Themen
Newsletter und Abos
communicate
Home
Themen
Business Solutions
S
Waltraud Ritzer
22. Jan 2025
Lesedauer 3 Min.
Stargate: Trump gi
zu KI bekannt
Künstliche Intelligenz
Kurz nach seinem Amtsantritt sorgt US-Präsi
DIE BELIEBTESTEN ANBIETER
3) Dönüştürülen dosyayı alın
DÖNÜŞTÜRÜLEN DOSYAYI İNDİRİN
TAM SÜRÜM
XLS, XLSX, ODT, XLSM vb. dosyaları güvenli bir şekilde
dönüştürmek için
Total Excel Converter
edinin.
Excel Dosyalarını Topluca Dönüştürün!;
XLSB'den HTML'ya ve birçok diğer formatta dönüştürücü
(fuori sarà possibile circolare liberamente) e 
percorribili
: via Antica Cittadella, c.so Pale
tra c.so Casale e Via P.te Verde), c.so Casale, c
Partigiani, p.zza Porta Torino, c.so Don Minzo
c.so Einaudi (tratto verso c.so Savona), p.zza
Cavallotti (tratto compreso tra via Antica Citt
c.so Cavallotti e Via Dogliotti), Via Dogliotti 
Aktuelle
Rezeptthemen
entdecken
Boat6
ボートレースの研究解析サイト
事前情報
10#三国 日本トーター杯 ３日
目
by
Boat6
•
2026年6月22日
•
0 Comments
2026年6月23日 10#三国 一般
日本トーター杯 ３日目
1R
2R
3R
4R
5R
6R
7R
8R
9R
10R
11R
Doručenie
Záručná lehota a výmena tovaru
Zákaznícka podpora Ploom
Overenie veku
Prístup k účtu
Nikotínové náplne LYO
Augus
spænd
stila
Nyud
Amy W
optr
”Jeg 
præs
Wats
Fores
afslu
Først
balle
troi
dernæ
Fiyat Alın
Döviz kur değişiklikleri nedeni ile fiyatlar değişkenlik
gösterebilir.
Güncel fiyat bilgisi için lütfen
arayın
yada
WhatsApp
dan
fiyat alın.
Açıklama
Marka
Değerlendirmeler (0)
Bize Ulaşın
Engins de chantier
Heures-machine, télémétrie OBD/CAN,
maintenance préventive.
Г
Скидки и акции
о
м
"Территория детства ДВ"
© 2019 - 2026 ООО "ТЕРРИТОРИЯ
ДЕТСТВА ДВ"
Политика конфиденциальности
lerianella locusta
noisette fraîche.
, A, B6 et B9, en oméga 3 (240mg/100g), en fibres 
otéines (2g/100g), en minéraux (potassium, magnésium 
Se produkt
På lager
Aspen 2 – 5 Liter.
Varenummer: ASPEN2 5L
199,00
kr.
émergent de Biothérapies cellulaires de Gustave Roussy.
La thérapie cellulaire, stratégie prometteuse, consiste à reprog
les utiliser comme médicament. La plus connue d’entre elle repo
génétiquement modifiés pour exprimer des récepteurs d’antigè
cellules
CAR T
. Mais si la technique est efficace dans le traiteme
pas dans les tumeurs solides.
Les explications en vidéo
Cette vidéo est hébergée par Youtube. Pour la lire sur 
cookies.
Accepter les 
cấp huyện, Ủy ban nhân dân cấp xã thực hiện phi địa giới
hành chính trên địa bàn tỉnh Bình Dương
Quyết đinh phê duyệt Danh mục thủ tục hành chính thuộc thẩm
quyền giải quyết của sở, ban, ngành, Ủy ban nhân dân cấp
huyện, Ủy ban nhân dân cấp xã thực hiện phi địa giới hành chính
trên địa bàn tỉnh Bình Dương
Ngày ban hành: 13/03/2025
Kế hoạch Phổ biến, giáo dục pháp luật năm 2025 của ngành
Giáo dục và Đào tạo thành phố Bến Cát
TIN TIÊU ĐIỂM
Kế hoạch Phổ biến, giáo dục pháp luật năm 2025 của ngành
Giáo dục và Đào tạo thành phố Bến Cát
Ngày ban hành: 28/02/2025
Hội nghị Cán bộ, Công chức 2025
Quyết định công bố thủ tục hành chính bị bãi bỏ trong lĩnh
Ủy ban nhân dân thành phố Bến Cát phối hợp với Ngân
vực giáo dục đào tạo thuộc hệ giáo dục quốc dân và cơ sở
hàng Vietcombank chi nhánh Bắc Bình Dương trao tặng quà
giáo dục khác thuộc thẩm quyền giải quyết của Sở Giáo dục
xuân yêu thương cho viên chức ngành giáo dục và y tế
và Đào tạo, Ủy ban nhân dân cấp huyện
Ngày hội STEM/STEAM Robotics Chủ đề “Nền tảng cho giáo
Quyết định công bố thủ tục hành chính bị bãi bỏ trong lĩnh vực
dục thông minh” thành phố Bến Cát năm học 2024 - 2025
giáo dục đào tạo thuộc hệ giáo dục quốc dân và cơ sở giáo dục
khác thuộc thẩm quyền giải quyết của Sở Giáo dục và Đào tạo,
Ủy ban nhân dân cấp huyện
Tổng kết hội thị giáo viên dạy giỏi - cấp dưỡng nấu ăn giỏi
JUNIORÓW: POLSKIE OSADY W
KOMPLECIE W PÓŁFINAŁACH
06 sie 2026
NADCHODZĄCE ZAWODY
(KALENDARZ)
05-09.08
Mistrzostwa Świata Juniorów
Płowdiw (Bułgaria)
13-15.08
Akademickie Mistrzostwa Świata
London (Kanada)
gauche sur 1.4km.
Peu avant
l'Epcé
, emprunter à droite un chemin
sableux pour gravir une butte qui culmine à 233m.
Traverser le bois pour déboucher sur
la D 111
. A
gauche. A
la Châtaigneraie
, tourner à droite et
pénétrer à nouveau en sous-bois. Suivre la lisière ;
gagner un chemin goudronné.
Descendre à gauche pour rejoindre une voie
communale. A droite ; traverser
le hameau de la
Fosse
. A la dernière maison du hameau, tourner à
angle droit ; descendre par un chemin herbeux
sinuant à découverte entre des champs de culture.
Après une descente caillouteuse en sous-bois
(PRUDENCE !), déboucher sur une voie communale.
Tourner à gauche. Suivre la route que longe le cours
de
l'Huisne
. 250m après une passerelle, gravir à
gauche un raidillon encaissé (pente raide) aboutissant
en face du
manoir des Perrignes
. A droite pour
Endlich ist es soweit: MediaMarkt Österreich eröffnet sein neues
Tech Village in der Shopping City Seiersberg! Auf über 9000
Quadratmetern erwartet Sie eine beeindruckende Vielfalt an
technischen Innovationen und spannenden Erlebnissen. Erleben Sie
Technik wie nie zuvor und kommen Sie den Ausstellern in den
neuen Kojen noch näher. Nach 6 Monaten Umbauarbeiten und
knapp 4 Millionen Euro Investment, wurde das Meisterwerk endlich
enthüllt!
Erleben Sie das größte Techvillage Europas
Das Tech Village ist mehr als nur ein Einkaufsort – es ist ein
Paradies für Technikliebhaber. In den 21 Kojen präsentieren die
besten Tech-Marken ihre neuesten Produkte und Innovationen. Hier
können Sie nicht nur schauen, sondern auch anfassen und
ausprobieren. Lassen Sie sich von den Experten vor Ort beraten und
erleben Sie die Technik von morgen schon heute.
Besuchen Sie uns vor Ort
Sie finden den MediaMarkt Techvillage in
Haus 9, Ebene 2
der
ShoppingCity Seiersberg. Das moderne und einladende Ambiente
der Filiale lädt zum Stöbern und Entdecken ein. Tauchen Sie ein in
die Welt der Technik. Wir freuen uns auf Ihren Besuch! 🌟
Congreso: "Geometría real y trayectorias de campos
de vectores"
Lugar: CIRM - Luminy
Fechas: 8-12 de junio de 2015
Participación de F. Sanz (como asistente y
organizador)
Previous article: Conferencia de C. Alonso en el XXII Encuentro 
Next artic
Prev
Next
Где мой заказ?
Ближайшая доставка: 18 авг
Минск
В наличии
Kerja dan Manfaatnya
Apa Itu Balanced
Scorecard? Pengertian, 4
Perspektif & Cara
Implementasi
■ ■ ■
Aim of the exercise: Using the material above, gather every line that includes "Kojen".

The answer:
neuen Kojen noch näher. Nach 6 Monaten Umbauarbeiten und
Paradies für Technikliebhaber. In den 21 Kojen präsentieren die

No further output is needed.